Berlin. Das Tempo ist atemberaubend. Im Dezember 2019 erkrankten erste Menschen an Corona – inzwischen gibt es weltweit schon 183 Entwicklungsprojekte für Impfstoffe gegen das neue Virus. Und sechs davon sind bereits in der dritten, entscheidenden Phase der Erprobung mit Freiwilligen, darunter ein Präparat des Mainzer Unternehmens Biontech.

„Noch nie in der Geschichte ging die Impfstoffentwicklung so schnell! Und noch nie gab es so viele Projekte für eine einzelne Krankheit“, erklärt Rolf Hömke vom Verband Forschender Arzneimittelhersteller. Dank neuer Technologien dauere die Entwicklung statt früher 15 Jahre nur noch Monate. „Wir sehen sehr gute Chancen, dass 2021 die ersten Menschen gegen Corona geimpft werden können“, unterstreicht Hömke.

Ein nicht gründlich genug geprüftes Impfstoff-Präparat kann fatale Folgen haben

Eine gründliche Erprobung neuer Impfstoffe braucht aber einfach ihre Zeit, so der Experte weiter. Schon nach wenigen Tests ein Präparat zuzulassen, wie kürzlich in Russland geschehen, sei sehr riskant. Schließlich werden dann Millionen Menschen geimpft: „Ein nicht gründlich genug geprüfter Impfstoff kann sich zum Beispiel als zu schwach erweisen. Oder eben doch problematische Nebenwirkungen haben – mit fatalen Folgen.“

Professor Klaus Cichutek, Präsident der deutschen Zulassungsbehörde Paul-Ehrlich-Institut, betont daher: „Auch in der aktuellen Pandemiesituation ist es zwingend erforderlich, dass alle Prüfungen und Bewertungen mit der gleichen Sorgfalt erfolgen wie sonst auch.“

Dazu muss man wissen, dass die klinischen Tests aufeinander aufbauen. In der ersten Phase checken die Forscher bei 10 bis 30 Probanden, ob der Impfstoff grundsätzlich verträglich ist. In Phase zwei untersuchen sie bei 50 bis 500 Personen, wie deren Immunsystem reagiert, wie man das Mittel am besten dosiert und ob man ein- oder besser zweimal spritzen muss. In der dritten Phase kommt der eigentliche Härtetest.
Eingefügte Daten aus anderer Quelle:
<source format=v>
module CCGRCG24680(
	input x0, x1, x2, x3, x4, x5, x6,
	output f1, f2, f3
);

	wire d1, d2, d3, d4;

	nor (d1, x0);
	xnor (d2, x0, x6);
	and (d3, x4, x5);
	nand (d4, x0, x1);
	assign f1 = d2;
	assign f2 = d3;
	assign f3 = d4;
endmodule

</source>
„Dann erst zeigt sich, ob ein Impfstoff zweifelsfrei schützt. Dazu impft man mehrere Tausend Freiwillige, die sich in ihrem Umfeld mit dem Virus infizieren können“, erklärt Hömke. In Sachen Corona wird daher bevorzugt in Brasilien, Argentinien und den USA getestet. Etwa die Hälfte der Personen erhält ein Placebo (also eine Impfung ohne Wirkstoff). Monatelang beobachten die Mediziner nun: Wie viele Menschen werden noch krank? Und vor allem: Gibt es dabei einen klaren Unterschied zwischen den mit dem Placebo und den echt mit dem neuen Stoff Geimpften?

Die Entwicklung eines Impfstoffs kostet Hunderte Millionen Euro

In dieser letzten, dritten Testphase sind neben dem Impfstoff von Biontech drei chinesische Präparate, ein Mittel des britischen Konzerns Astrazeneca und eines der US-Firma Moderna. Die Tübinger Firma Curevac, die ja für Schlagzeilen gesorgt hat, bereitet gerade die Phase zwei vor.
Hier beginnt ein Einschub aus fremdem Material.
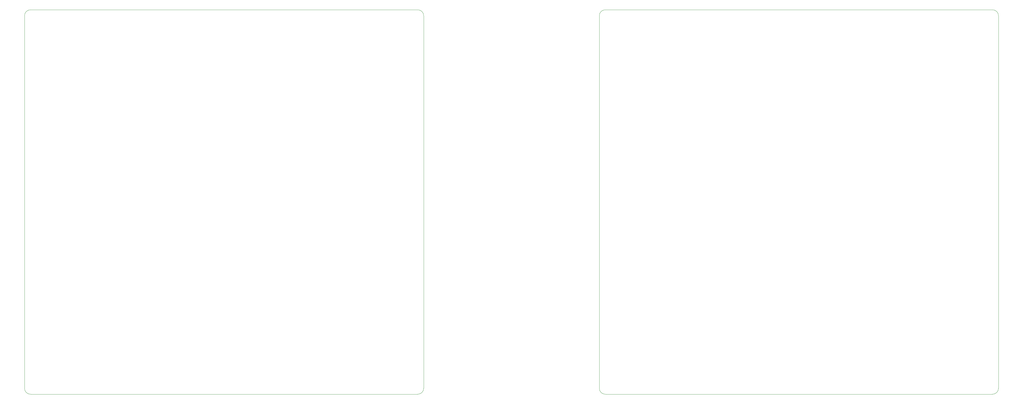
<source format=gbr>
%TF.GenerationSoftware,KiCad,Pcbnew,5.1.10-1.fc34*%
%TF.CreationDate,2021-08-03T16:02:25+03:00*%
%TF.ProjectId,keyboard,6b657962-6f61-4726-942e-6b696361645f,rev?*%
%TF.SameCoordinates,Original*%
%TF.FileFunction,Profile,NP*%
%FSLAX46Y46*%
G04 Gerber Fmt 4.6, Leading zero omitted, Abs format (unit mm)*
G04 Created by KiCad (PCBNEW 5.1.10-1.fc34) date 2021-08-03 16:02:25*
%MOMM*%
%LPD*%
G01*
G04 APERTURE LIST*
%TA.AperFunction,Profile*%
%ADD10C,0.100000*%
%TD*%
G04 APERTURE END LIST*
D10*
X352298000Y-137668000D02*
G75*
G02*
X350266000Y-139700000I-2032000J0D01*
G01*
X217170000Y-11684000D02*
G75*
G02*
X219202000Y-9652000I2032000J0D01*
G01*
X350266000Y-139700000D02*
X219202000Y-139700000D01*
X350266000Y-9652000D02*
G75*
G02*
X352298000Y-11684000I0J-2032000D01*
G01*
X219202000Y-139700000D02*
G75*
G02*
X217170000Y-137668000I0J2032000D01*
G01*
X219202000Y-9652000D02*
X350266000Y-9652000D01*
X217170000Y-137668000D02*
X217170000Y-11684000D01*
X352298000Y-11684000D02*
X352298000Y-137668000D01*
X155702000Y-9652000D02*
G75*
G02*
X157734000Y-11684000I0J-2032000D01*
G01*
X157734000Y-137668000D02*
G75*
G02*
X155702000Y-139700000I-2032000J0D01*
G01*
X24638000Y-139700000D02*
G75*
G02*
X22606000Y-137668000I0J2032000D01*
G01*
X22606000Y-11684000D02*
G75*
G02*
X24638000Y-9652000I2032000J0D01*
G01*
X157734000Y-11684000D02*
X157734000Y-137668000D01*
X24638000Y-9652000D02*
X155702000Y-9652000D01*
X22606000Y-137668000D02*
X22606000Y-11684000D01*
X155702000Y-139700000D02*
X24638000Y-139700000D01*
M02*

</source>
Biontech will 2020 die amtliche Zulassung des Impfstoffs beantragen, ebenso Astrazeneca. Schon bis hierhin kostet eine solche Entwicklung einige Hundert Millionen Euro! Finanziert werden muss dann noch die Produktionskapazität. Biontech und Partner Pfizer wollen bis Ende 2021 rund 1,3 Milliarden Impfdosen herstellen.